We often get up in the morning and immediately jump into where we left off the night before: we flip open our laptops (or even just roll over and grab our phones) and dive back into email or whatever windows we left open on our computer. The problem with this (as I’ve written about before) is that often times hours can go by and then we realize that we haven’t actually gotten anything of any importance done.
I started an experiment a couple of weeks ago to see what would happen if I didn’t look at my inbox until I had done at least 3 hours of real work. This practice worked great – I got way more work done and still took care of what I needed to in terms of responding to email. I deviated sometimes, especially when the work I needed to do was related to the emails I had waiting for me, and it was a struggle to constantly remind myself to adopt this new practice, but it proved to me how much we get sucked into to doing things that make us feel busy.
Doing the email experiment connects with something else I started thinking about earlier in the summer. I had been thinking about the few things I can do in a short amount of time each morning that have the highest ROI. My thought was that if I can make my day meaningful in the first hour that I’m awake, then on the days when things seem to spiral out of control, I don’t end the day feeling like it was a waste.
So I’ve been experimenting now with a high meaning, high ROI morning. It’s a combination of the things we know have the highest impact on our overall well-being, our creativity, and our ability to contribute something meaningful to the world. And it takes less than an hour.
- Do 10 push-ups and 50 situps (less than 5 minutes). It may not seem like much, but at least it is something. At least I get up and get my body moving. Doing this small amount of exercise motivates me towards doing more and on the days I do this, I feel better.
- Write Morning Pages (10 – 15 minutes, sometimes a little longer). This is the morning mind dump. Whatever you woke up worrying about, whatever you’ve got on your mind, falls out onto the page. Morning pages is a concept I learned through Julia Cameron‘s book The Artist’s Way. In the traditional way, you write 3 pages by hand of literally anything that comes to mind. If you need a more modern way (because writing by hand can be painfully slow), I use 750words.com. No one is going to see what you write. It’s your way of clearing your mind at the start of your day.
- Meditate (10 minutes). I used to shy away from meditation because I associated it with freewheeling hippies who didn’t shower, always smelled like patchouli, and had an unrealistic view of the world. But the research is there that meditation is absolutely one of the best things you can do for yourself mentally and physically. It reduces stress. It helps you handle the ups and downs of a day. It teaches you a skillset that you don’t really learn anywhere else. My favorite way of meditating in the morning is with Susan Piver as my guide – she is the one who helped me realize that meditation is not just hooka-hooka stuff for hippies. You can follow ten-minute guided meditations as part of her Open Heart Project.
- Create something (1o to 30 minutes or longer). This is something that stuck with me from a post on Leo Babauta’s blog about creating a profound workday. We are really good a filling our days with doing, but not so good at filling our days with creating. If you start each day by creating something – writing a helpful blog post, taking a photograph, even drawing a little sketch – the day feels different because you’ve already added something meaningful.

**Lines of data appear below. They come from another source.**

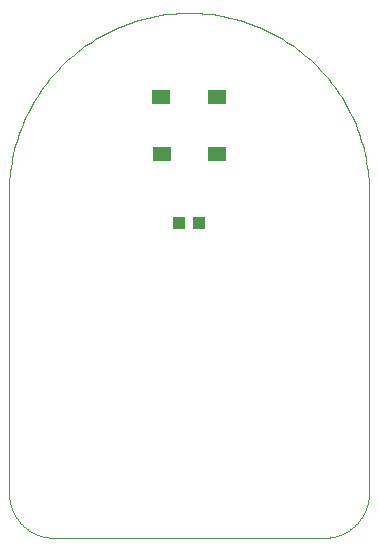
<source format=gtp>
G75*
%MOIN*%
%OFA0B0*%
%FSLAX25Y25*%
%IPPOS*%
%LPD*%
%AMOC8*
5,1,8,0,0,1.08239X$1,22.5*
%
%ADD10R,0.06102X0.04724*%
%ADD11R,0.04331X0.03937*%
%ADD12C,0.00000*%
D10*
X0052445Y0132051D03*
X0052051Y0150949D03*
X0070949Y0150949D03*
X0070949Y0132051D03*
D11*
X0064846Y0109000D03*
X0058154Y0109000D03*
D12*
X0001500Y0119000D02*
X0001500Y0019000D01*
X0001504Y0018638D01*
X0001518Y0018275D01*
X0001539Y0017913D01*
X0001570Y0017552D01*
X0001609Y0017192D01*
X0001657Y0016833D01*
X0001714Y0016475D01*
X0001779Y0016118D01*
X0001853Y0015763D01*
X0001936Y0015410D01*
X0002027Y0015059D01*
X0002126Y0014711D01*
X0002234Y0014365D01*
X0002350Y0014021D01*
X0002475Y0013681D01*
X0002607Y0013344D01*
X0002748Y0013010D01*
X0002897Y0012679D01*
X0003054Y0012352D01*
X0003218Y0012029D01*
X0003390Y0011710D01*
X0003570Y0011396D01*
X0003758Y0011085D01*
X0003953Y0010780D01*
X0004155Y0010479D01*
X0004365Y0010183D01*
X0004581Y0009893D01*
X0004805Y0009607D01*
X0005035Y0009327D01*
X0005272Y0009053D01*
X0005516Y0008785D01*
X0005766Y0008522D01*
X0006022Y0008266D01*
X0006285Y0008016D01*
X0006553Y0007772D01*
X0006827Y0007535D01*
X0007107Y0007305D01*
X0007393Y0007081D01*
X0007683Y0006865D01*
X0007979Y0006655D01*
X0008280Y0006453D01*
X0008585Y0006258D01*
X0008896Y0006070D01*
X0009210Y0005890D01*
X0009529Y0005718D01*
X0009852Y0005554D01*
X0010179Y0005397D01*
X0010510Y0005248D01*
X0010844Y0005107D01*
X0011181Y0004975D01*
X0011521Y0004850D01*
X0011865Y0004734D01*
X0012211Y0004626D01*
X0012559Y0004527D01*
X0012910Y0004436D01*
X0013263Y0004353D01*
X0013618Y0004279D01*
X0013975Y0004214D01*
X0014333Y0004157D01*
X0014692Y0004109D01*
X0015052Y0004070D01*
X0015413Y0004039D01*
X0015775Y0004018D01*
X0016138Y0004004D01*
X0016500Y0004000D01*
X0106500Y0004000D01*
X0106862Y0004004D01*
X0107225Y0004018D01*
X0107587Y0004039D01*
X0107948Y0004070D01*
X0108308Y0004109D01*
X0108667Y0004157D01*
X0109025Y0004214D01*
X0109382Y0004279D01*
X0109737Y0004353D01*
X0110090Y0004436D01*
X0110441Y0004527D01*
X0110789Y0004626D01*
X0111135Y0004734D01*
X0111479Y0004850D01*
X0111819Y0004975D01*
X0112156Y0005107D01*
X0112490Y0005248D01*
X0112821Y0005397D01*
X0113148Y0005554D01*
X0113471Y0005718D01*
X0113790Y0005890D01*
X0114104Y0006070D01*
X0114415Y0006258D01*
X0114720Y0006453D01*
X0115021Y0006655D01*
X0115317Y0006865D01*
X0115607Y0007081D01*
X0115893Y0007305D01*
X0116173Y0007535D01*
X0116447Y0007772D01*
X0116715Y0008016D01*
X0116978Y0008266D01*
X0117234Y0008522D01*
X0117484Y0008785D01*
X0117728Y0009053D01*
X0117965Y0009327D01*
X0118195Y0009607D01*
X0118419Y0009893D01*
X0118635Y0010183D01*
X0118845Y0010479D01*
X0119047Y0010780D01*
X0119242Y0011085D01*
X0119430Y0011396D01*
X0119610Y0011710D01*
X0119782Y0012029D01*
X0119946Y0012352D01*
X0120103Y0012679D01*
X0120252Y0013010D01*
X0120393Y0013344D01*
X0120525Y0013681D01*
X0120650Y0014021D01*
X0120766Y0014365D01*
X0120874Y0014711D01*
X0120973Y0015059D01*
X0121064Y0015410D01*
X0121147Y0015763D01*
X0121221Y0016118D01*
X0121286Y0016475D01*
X0121343Y0016833D01*
X0121391Y0017192D01*
X0121430Y0017552D01*
X0121461Y0017913D01*
X0121482Y0018275D01*
X0121496Y0018638D01*
X0121500Y0019000D01*
X0121500Y0119000D01*
X0121482Y0120461D01*
X0121429Y0121921D01*
X0121340Y0123380D01*
X0121216Y0124836D01*
X0121056Y0126288D01*
X0120861Y0127736D01*
X0120630Y0129179D01*
X0120365Y0130616D01*
X0120065Y0132046D01*
X0119730Y0133468D01*
X0119360Y0134882D01*
X0118956Y0136286D01*
X0118518Y0137680D01*
X0118046Y0139063D01*
X0117541Y0140434D01*
X0117002Y0141792D01*
X0116431Y0143137D01*
X0115827Y0144467D01*
X0115191Y0145783D01*
X0114523Y0147082D01*
X0113823Y0148365D01*
X0113092Y0149630D01*
X0112331Y0150878D01*
X0111540Y0152106D01*
X0110719Y0153315D01*
X0109869Y0154503D01*
X0108990Y0155670D01*
X0108083Y0156816D01*
X0107148Y0157939D01*
X0106186Y0159039D01*
X0105198Y0160115D01*
X0104184Y0161167D01*
X0103144Y0162194D01*
X0102080Y0163195D01*
X0100992Y0164171D01*
X0099880Y0165119D01*
X0098746Y0166040D01*
X0097589Y0166933D01*
X0096412Y0167797D01*
X0095213Y0168633D01*
X0093994Y0169439D01*
X0092756Y0170216D01*
X0091500Y0170962D01*
X0090226Y0171677D01*
X0088935Y0172361D01*
X0087627Y0173013D01*
X0086304Y0173633D01*
X0084966Y0174221D01*
X0083615Y0174776D01*
X0082250Y0175298D01*
X0080873Y0175786D01*
X0079484Y0176241D01*
X0078085Y0176662D01*
X0076676Y0177049D01*
X0075258Y0177401D01*
X0073832Y0177719D01*
X0072398Y0178002D01*
X0070958Y0178250D01*
X0069513Y0178463D01*
X0068062Y0178640D01*
X0066608Y0178782D01*
X0065151Y0178889D01*
X0063691Y0178960D01*
X0062231Y0178996D01*
X0060769Y0178996D01*
X0059309Y0178960D01*
X0057849Y0178889D01*
X0056392Y0178782D01*
X0054938Y0178640D01*
X0053487Y0178463D01*
X0052042Y0178250D01*
X0050602Y0178002D01*
X0049168Y0177719D01*
X0047742Y0177401D01*
X0046324Y0177049D01*
X0044915Y0176662D01*
X0043516Y0176241D01*
X0042127Y0175786D01*
X0040750Y0175298D01*
X0039385Y0174776D01*
X0038034Y0174221D01*
X0036696Y0173633D01*
X0035373Y0173013D01*
X0034065Y0172361D01*
X0032774Y0171677D01*
X0031500Y0170962D01*
X0030244Y0170216D01*
X0029006Y0169439D01*
X0027787Y0168633D01*
X0026588Y0167797D01*
X0025411Y0166933D01*
X0024254Y0166040D01*
X0023120Y0165119D01*
X0022008Y0164171D01*
X0020920Y0163195D01*
X0019856Y0162194D01*
X0018816Y0161167D01*
X0017802Y0160115D01*
X0016814Y0159039D01*
X0015852Y0157939D01*
X0014917Y0156816D01*
X0014010Y0155670D01*
X0013131Y0154503D01*
X0012281Y0153315D01*
X0011460Y0152106D01*
X0010669Y0150878D01*
X0009908Y0149630D01*
X0009177Y0148365D01*
X0008477Y0147082D01*
X0007809Y0145783D01*
X0007173Y0144467D01*
X0006569Y0143137D01*
X0005998Y0141792D01*
X0005459Y0140434D01*
X0004954Y0139063D01*
X0004482Y0137680D01*
X0004044Y0136286D01*
X0003640Y0134882D01*
X0003270Y0133468D01*
X0002935Y0132046D01*
X0002635Y0130616D01*
X0002370Y0129179D01*
X0002139Y0127736D01*
X0001944Y0126288D01*
X0001784Y0124836D01*
X0001660Y0123380D01*
X0001571Y0121921D01*
X0001518Y0120461D01*
X0001500Y0119000D01*
M02*

</source>
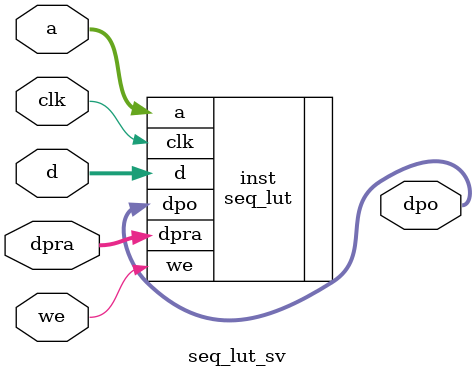
<source format=sv>


`timescale 1ps / 1ps

`include "vivado_interfaces.svh"

module seq_lut_sv (
  (* X_INTERFACE_IGNORE = "true" *)
  input wire [7:0] a,
  (* X_INTERFACE_IGNORE = "true" *)
  input wire [51:0] d,
  (* X_INTERFACE_IGNORE = "true" *)
  input wire [7:0] dpra,
  (* X_INTERFACE_IGNORE = "true" *)
  input wire clk,
  (* X_INTERFACE_IGNORE = "true" *)
  input wire we,
  (* X_INTERFACE_IGNORE = "true" *)
  output wire [51:0] dpo
);

  seq_lut inst (
    .a(a),
    .d(d),
    .dpra(dpra),
    .clk(clk),
    .we(we),
    .dpo(dpo)
  );

endmodule

</source>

8 thoughts on “A Morning with Meaning”
I was one of those ‘grab the phone, flip open the laptop, first thing in the morning,’ kinda gal. About a month ago I made a conscience effort to have a more mindful morning. The first thing I do now is grab a cup of coffee and write in my journal. I am absolutely sold on the idea of a morning mind dump. I am so much more focused and feel in control, which has been no easy task the past couple of years! I find myself writing more often (my journal goes everywhere with me now) and I feel more creative. I even took a sketching class. Ok point do the morning mind dump! Great post as always Jessica!
Thanks Shelly! I definitely feel lost without my little black Moleskine that’s always in my bag. : )
sweet, i love to meditate and for me it is such a centering and uplifting connection to my higher power that i need to have. admittedly i lack servilely in this area but your words may convert me to a morning, maybe after coffee, mediator. i have never thought to journal right when i wake up but i see it now. it is funny because i was tough that journaling is also a form of meditation. your post is so inspiring and should not be taken lightly. if we do not get centered and focused and feel right in the morning that the probability that the rest of our day will be hazy is high. thank you for the simple and insightful ways to get connected to my higher power. 🙂
You’re welcome! Just realized that basically all the morning activities I listed are meditative in some way…
Thank you for this. It’s what I try to do and can always use reinforcing.
Happy to share! I think all of this is always a work in progress…
I’m going to try this — I get so wrapped up in email from the second I wake up — that it seriously slows me down in the morning. I need to give this a try.
And you’re right — Susan Piver is amazing — I interviewed her once. I should try this meditation thing once and for all…
Thanks for the informative post!
Thanks Paula! Let me know if you try the email experiment – I would love to see how it works for other people.